What-if Exercise

• Imagine the face your boss will make if you take yourself out of the running for that big job. Will he look at you like you are speaking Swahili, as he wonders to himself why he ever invested in you?

• You tell your supervisor you want to cut your time at the office. Will he shake his head and say in that annoyingly paternal baritone that you have such promise and he’s disappointed in your choice, as you awkwardly twist your hands?

• As you walk by the office watercooler will you hear mutterings of "lost her ambition” floating in your wake?

• Will you get only the most boring, meaningless assignments from now on?

• Will you lose your window office, your swagger, your drive?

• Will you stare blankly at people at cocktail parties who badger you about what you are planning for your next career move?

• Will you go broke?

• Will they say no?

• Will you be fired?

You get the picture. Put your own spin on this line of question­ing and interrogate yourself until you reach Geneva Convention Limits or you run out of alcohol. And no, this isn’t gratuitous torture. By working through exactly what might happen, or rather what you fear might happen, you will come to see the very worst is not at all likely. And that is a critical realization. If you don’t confront the fears that lurk in your head and ruthlessly unmask them, these nebulous dark feelings can balloon com­pletely out of proportion and paralyze you. Irrational fear may be the worst enemy of Womenomics.

By doing this exercise you’ll have a better grasp of what might actually happen, and be prepared for it. But you’ll likely see that the consequences aren’t such a big deal.

Oh, sure, your boss might not immediately give you the ideal schedule (not to mention absolute freedom). We’ve both faced considerable detours on our journeys. And what we’ve found is that the very worst thing that can happen when you ask for more time is that they say no. No broken bones, no firings. All the rest can be handled. But a practice run-through of the gauntlet of judgment you might face is essential survival training.

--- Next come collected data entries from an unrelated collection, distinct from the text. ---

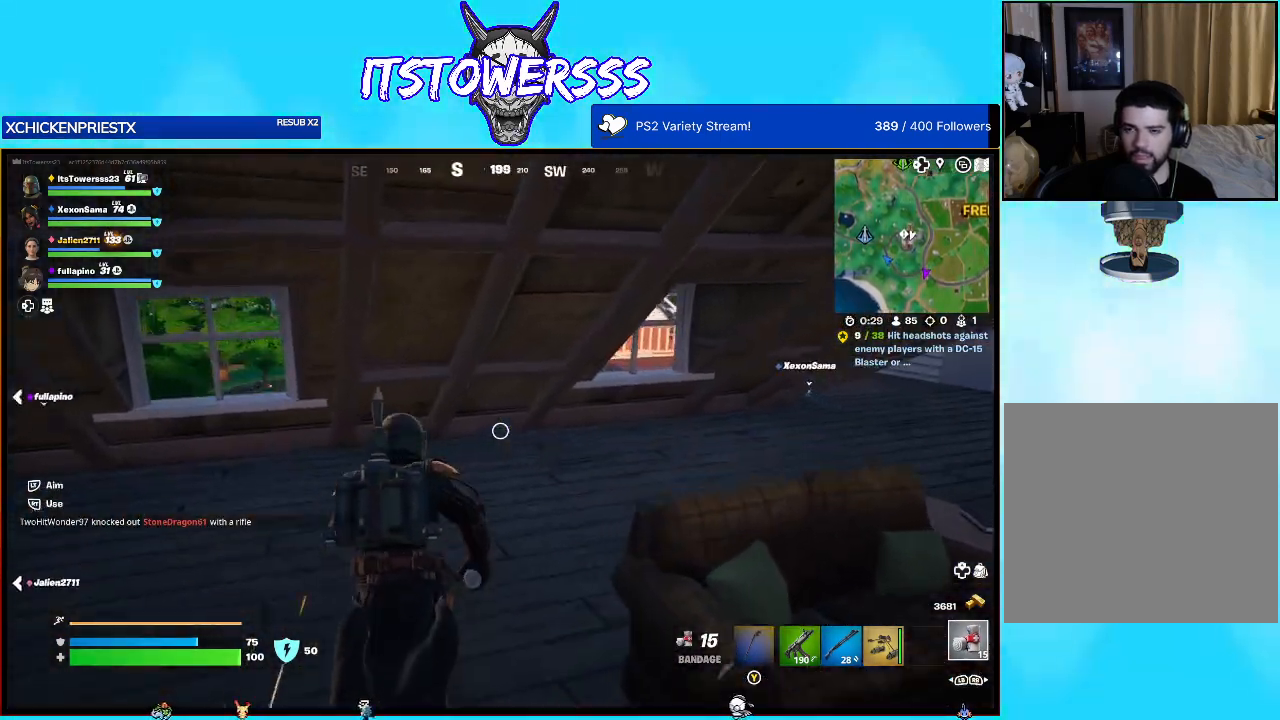
{"buttons": [], "left_stick": "up-right", "right_stick": "right", "events": [[200, "left_stick", "up-right"], [217, "right_stick", "center"], [500, "right_stick", "right"]]}
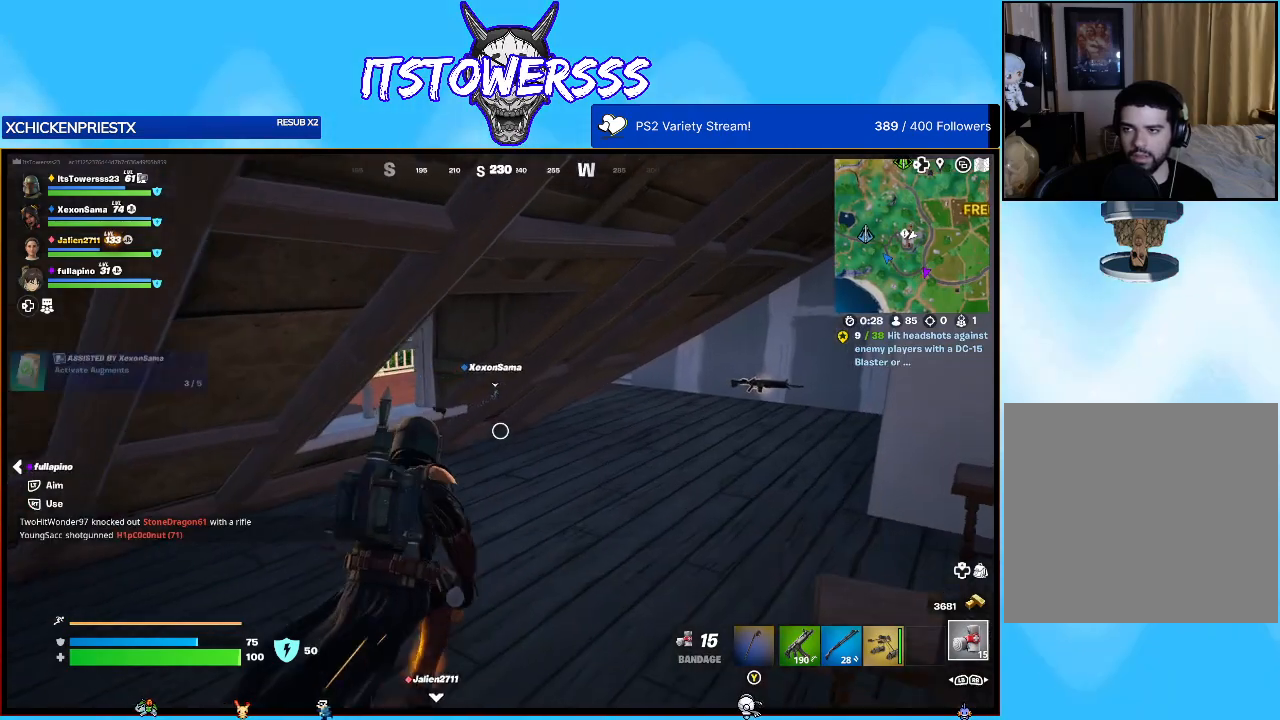
{"buttons": [], "left_stick": "up-right", "right_stick": "center", "events": [[217, "right_stick", "center"]]}
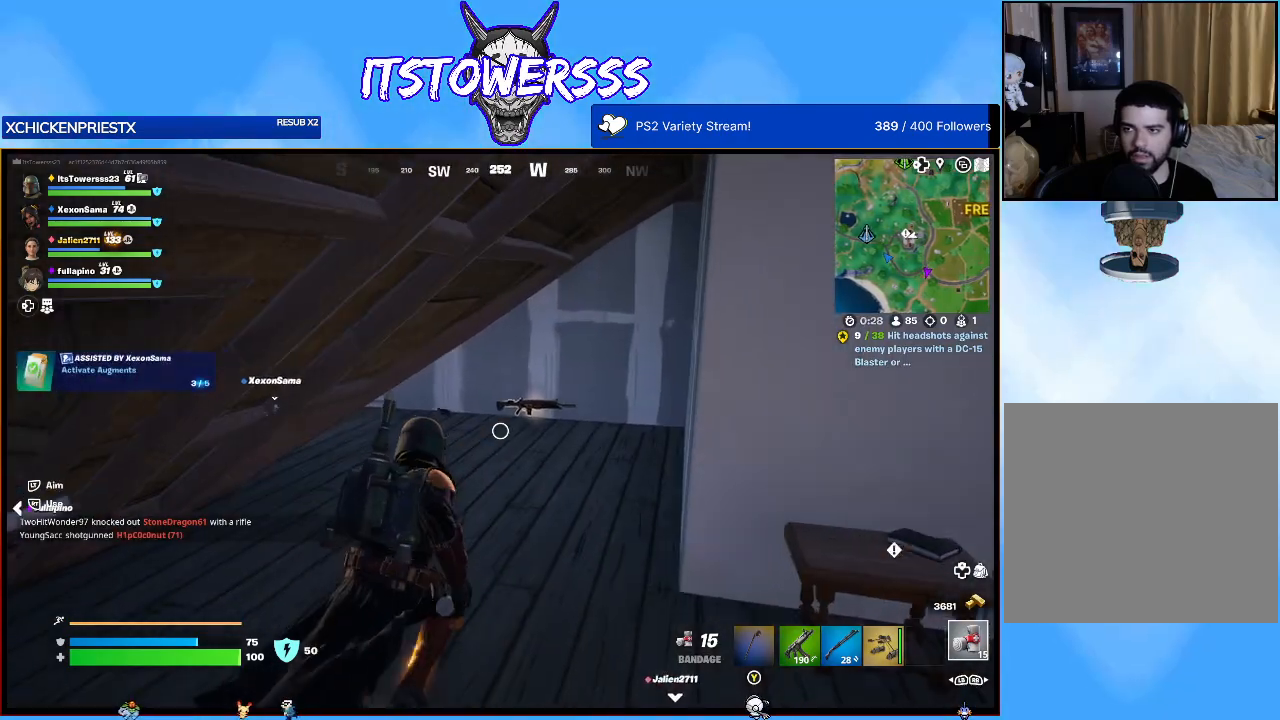
{"buttons": [], "left_stick": "up-right", "right_stick": "center", "events": []}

Bottom line: once you really feel comfortable with what you want, these “worst-case scenarios” actually don’t bother you so much. You tune out the raised eyebrows and the hallway commen­tary. And then, guess what, something else happens: people get back to their own career concerns and the gossip about you stops.

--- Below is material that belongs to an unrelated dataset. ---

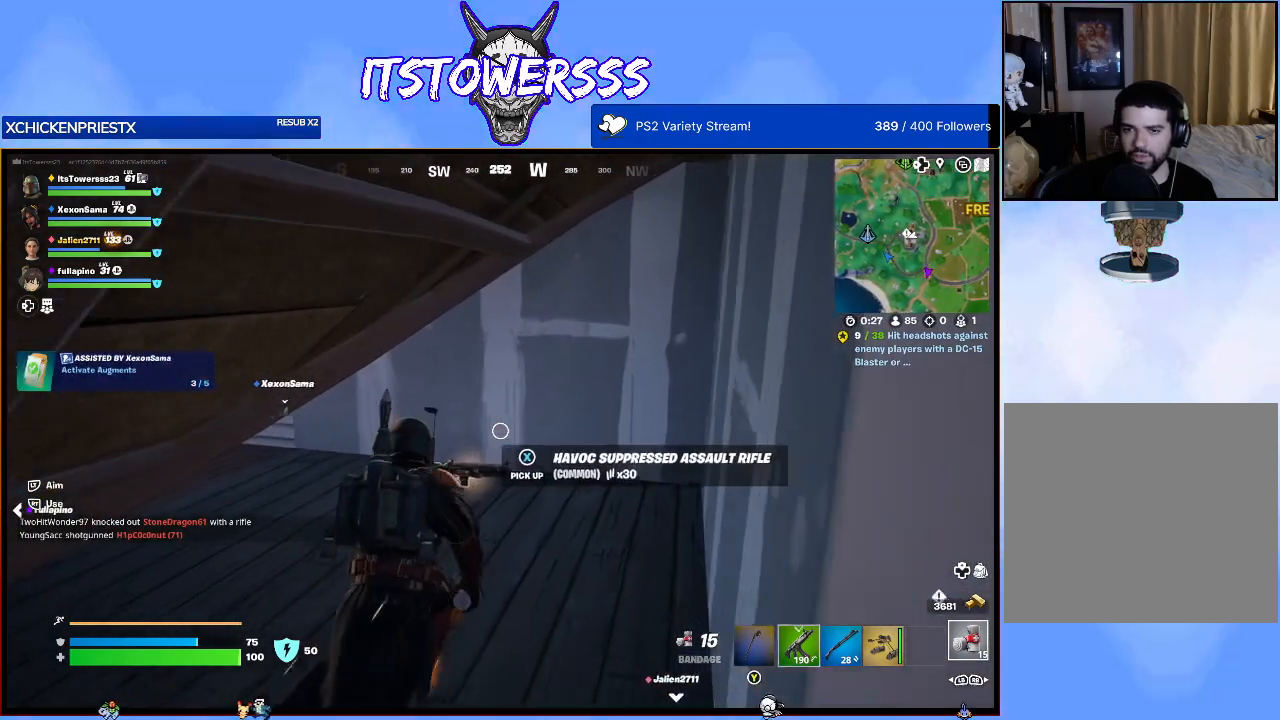
{"buttons": [], "left_stick": "up-right", "right_stick": "left", "events": [[67, "right_stick", "left"], [383, "right_stick", "center"], [500, "right_stick", "left"]]}
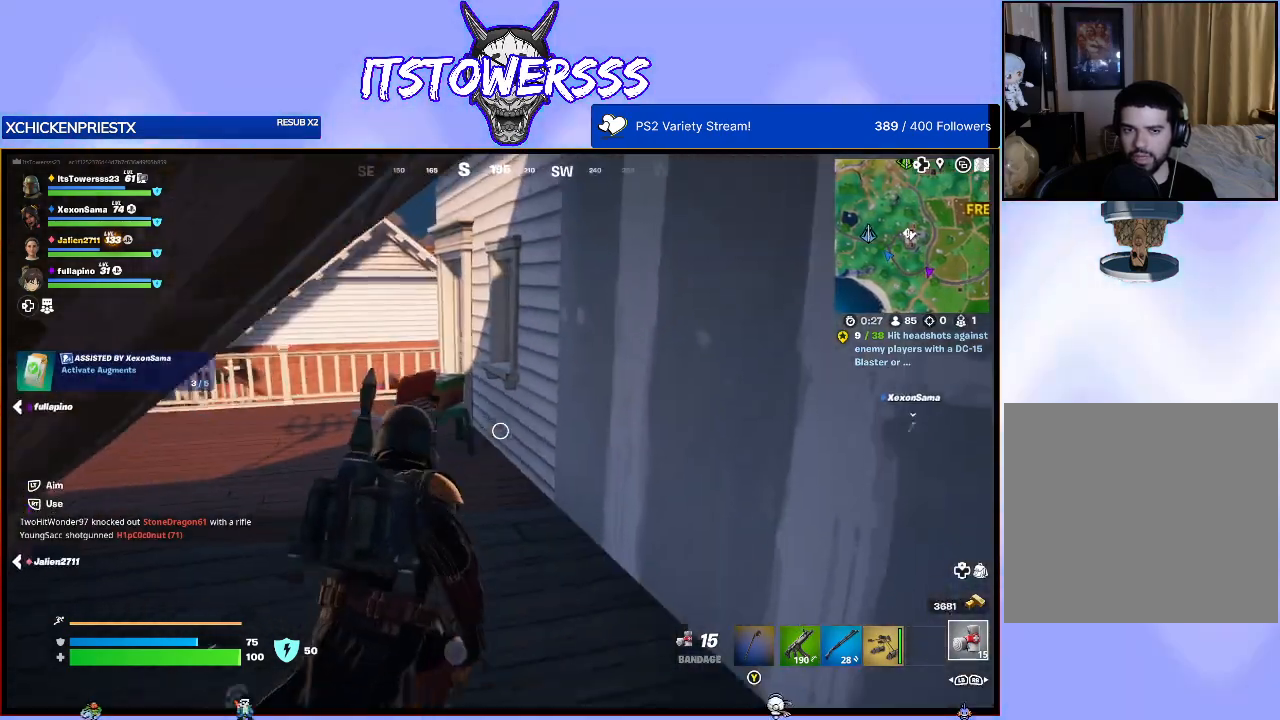
{"buttons": [], "left_stick": "up", "right_stick": "center", "events": [[100, "left_stick", "up"], [350, "right_stick", "center"]]}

Even a super high achiever like eBay’s former CEO, Meg Whit­man, has gone through the process of bucking the corporate culture and setting her own parameters. Whitman was working as a young, ambitious management consultant at Bain & Com­pany when she had her first child. (She didn’t even dare tell her boss until she was seven months pregnant—you see, times are changing!) After her son was born she made an executive deci­sion that was almost unheard of in that high-octane business world: she would leave every day at a reasonable hour. “I said, short of crisis, I am going to actually walk out of here at five — thirty,” she told us. “I did not want to hang around as so many of the guys were.” Still, she was concerned. “It was very social, it was very young, not too many of the guys had kids and I was worried about that.”

But Whitman found an unexpected psychological benefit to her new baby-enforced hours—she felt liberated. “In my mind I had a little excuse for not making partner. I sort of said, ‘OK if I don’t make partner it is because I have made this family trade­off.’ And it had a really interesting effect. I got 20 percent more efficient and actually gained confidence because I had let myself off the hook in a funny way.”